満月の夜に【鬼滅の刃 煉獄杏寿郎 宇髄天元 R18】
第30章 初めて触れるヒト《宇髄天元》
「…え、へへ。先生、ぜんぜん私に触れてくれないから…」
「…お前な、それは、」
「生徒だからでしょ?」
「うん、まあ、そうだけど……」
生徒だから、それ以下でもそれ以上でもない、シンプルな理由だった。その簡単で単純な理由が、苦しめる。
グランドからは野球部の掛け声が微かに聞こえる。
よく耳をすませば、吹奏楽の音色も聞こえる。
ただ、ここ美術準備室は2人以外に誰もいない。
この空間だけは、無秩序に感じてしまった。
「…触れて欲しいです、先生」
見上げてくる瞳は真剣だった。ひゅ、と息を呑む。
ビキリと額に血管が浮き出る。

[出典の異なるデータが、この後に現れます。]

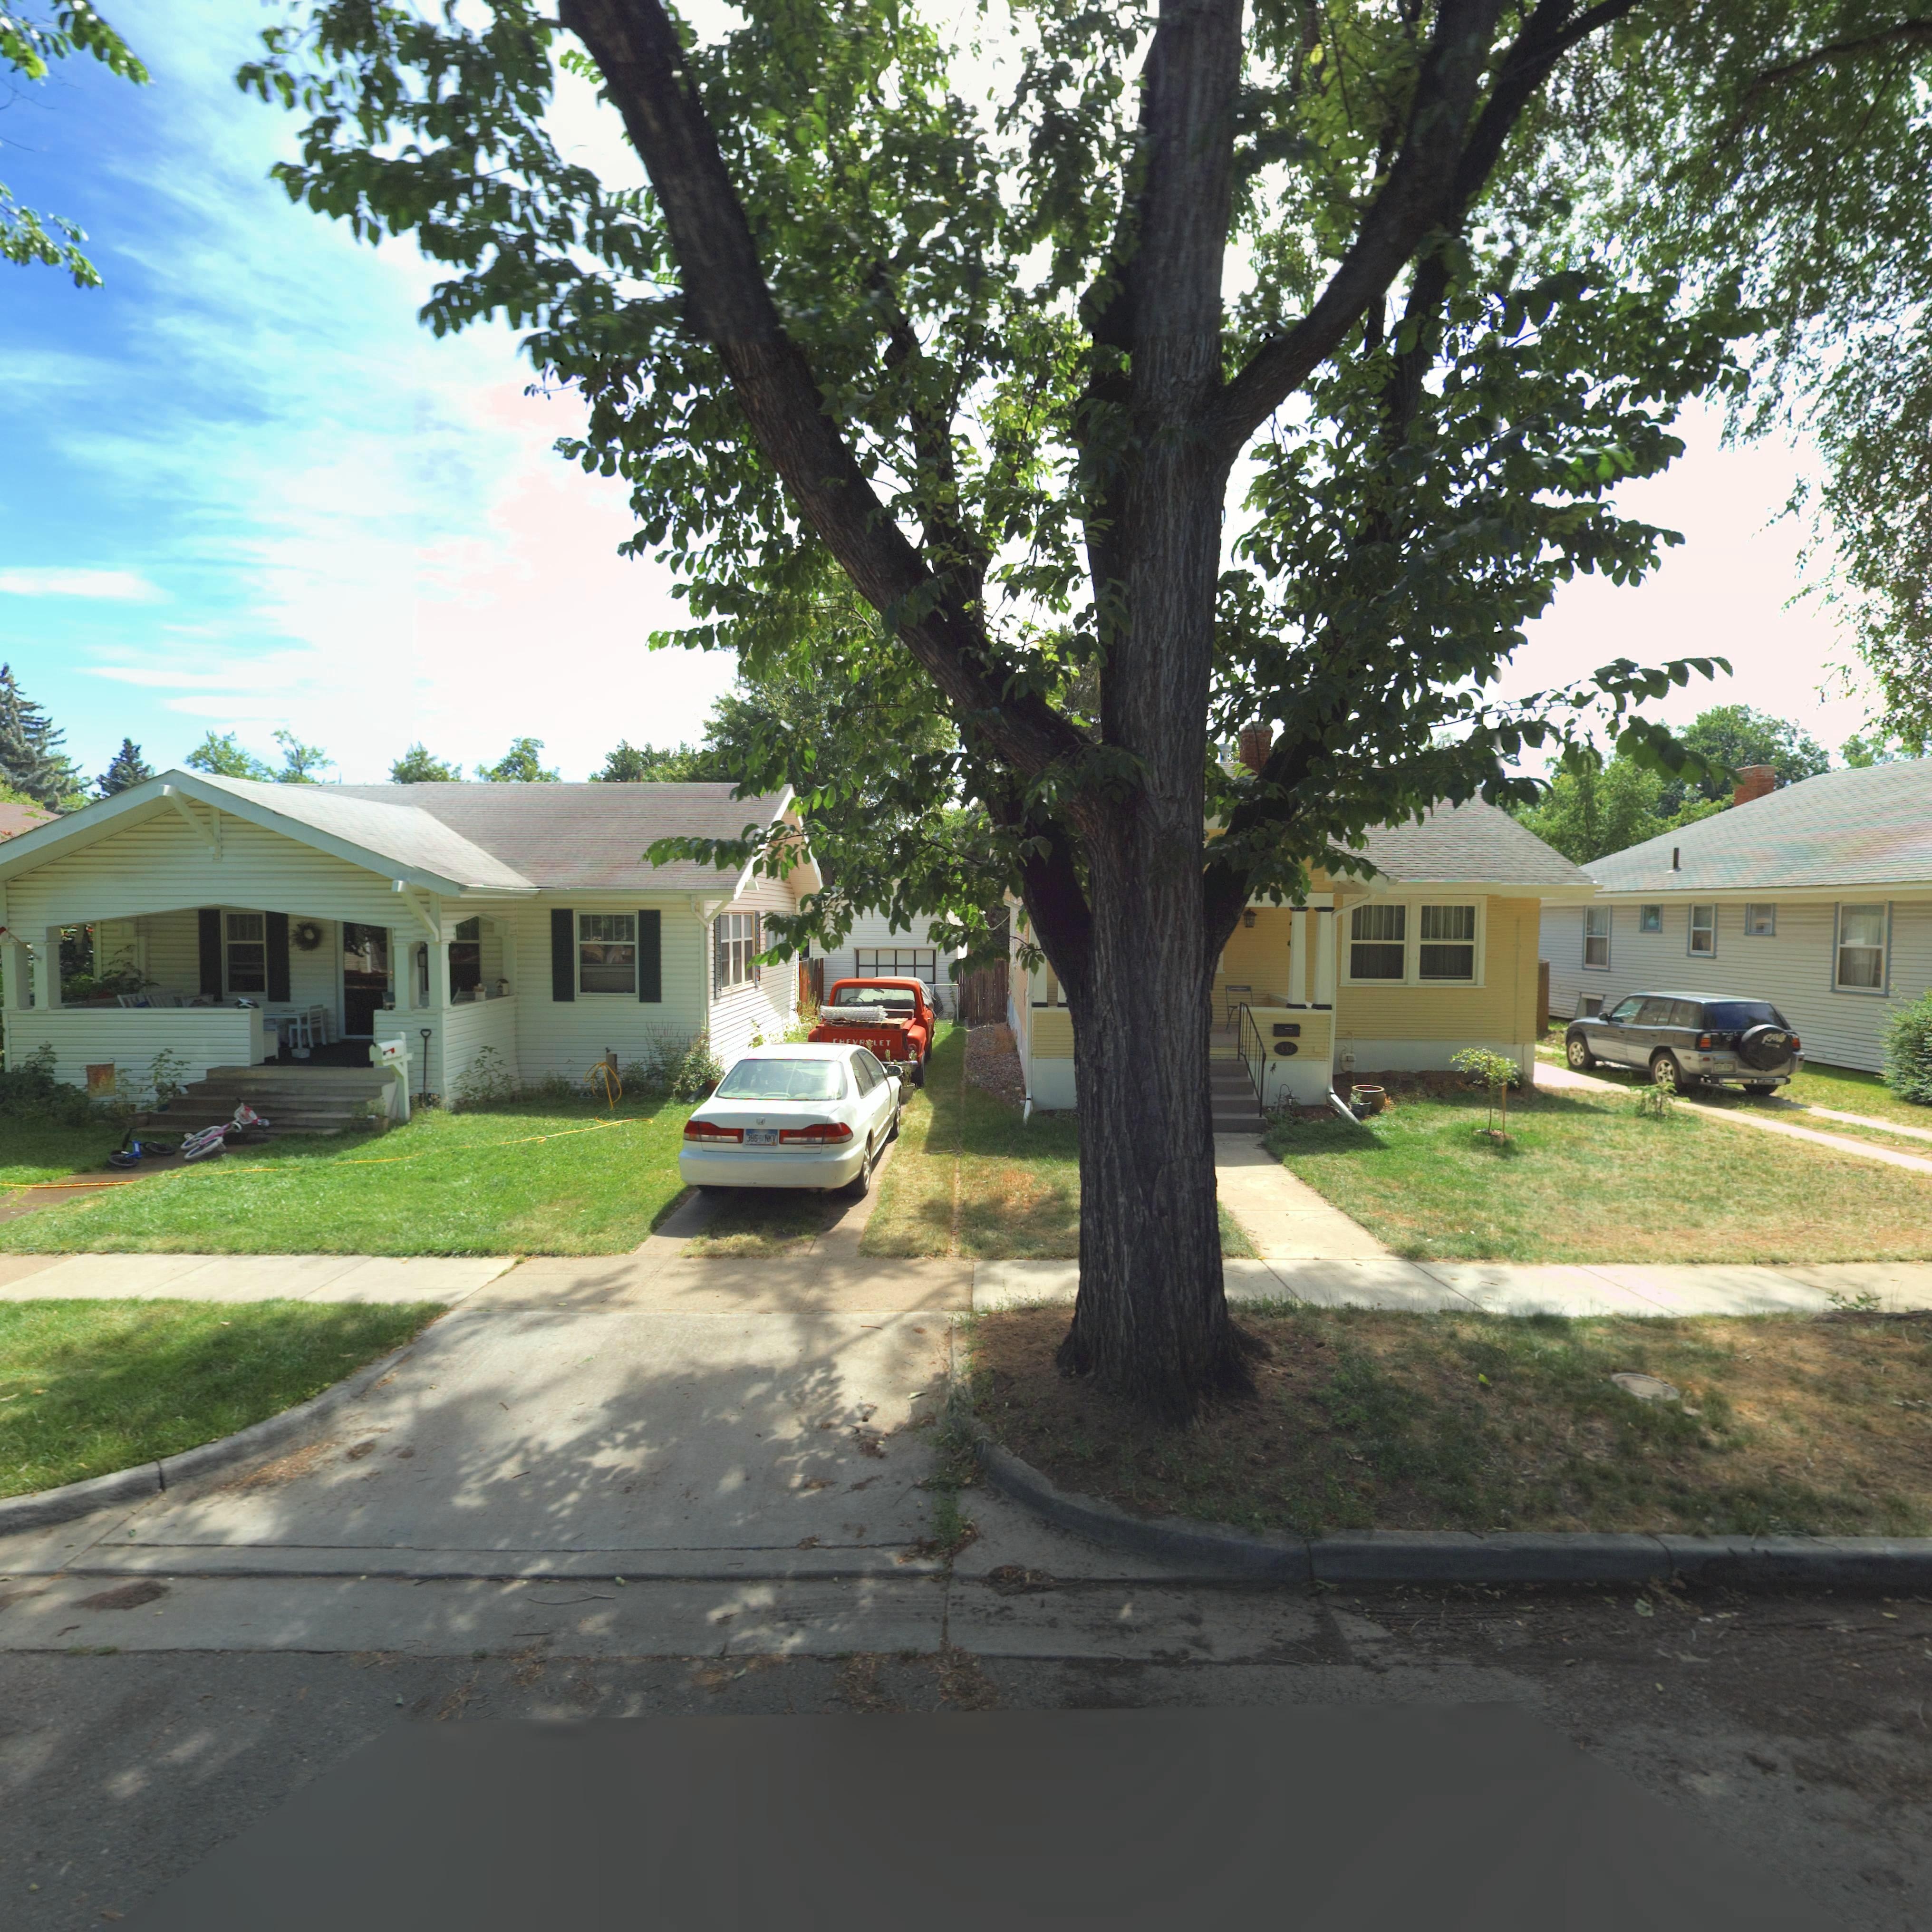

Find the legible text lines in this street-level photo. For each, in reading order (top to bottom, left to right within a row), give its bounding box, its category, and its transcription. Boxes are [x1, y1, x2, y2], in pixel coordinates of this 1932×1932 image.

[1278, 1044, 1293, 1052] StreetNumber: 332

射抜かれる、胸を。
もうずっと前から、この子どもに夢中だった。
「わたし、先生なら何されたってーー」
波奈が宇髄の手を取ろうと手を差し出そうとしたーーー。
「よくねーわこのマセガキ!!」
「いたあい!な、なにすんの?!」
波奈は涙目でおでこに手を当てた。
クリーンヒットした宇髄のでこぴんを、波奈は信じられないと言う表情で見つめる。
「調子のんなばーか」
「ひ、ひどい!昂奮したくせに!」
「あーはいはいしましたよド派手にな!」
「開き直るんだ?!先生だって触りたいはずじゃん!」
「今回はお前が尻触られたっつーから腹立って触っただけだわ」
「もーーー!すぐそうやって誤魔化すんだから!」
ぷくっと波奈は膨れながら、ぽかぽかと宇髄を叩いた。
まったく効いてないパンチを軽く交わしながら、宇髄はガチャリと美術準備室のドアの鍵を解除した。
「用が終わったので早く帰って勉強してください」
「ええ?!もう??」
もうちょっと…2人きりなんだし…先生といたい…
と波奈は不服そうにつぶやく。
「明日数学のテストだろーが。不死川、こえーんじゃねーの?」
「うっ…」
波奈はサッと顔色がかわり嘆く。
それから諦めたように、美術準備室のドアをまわした。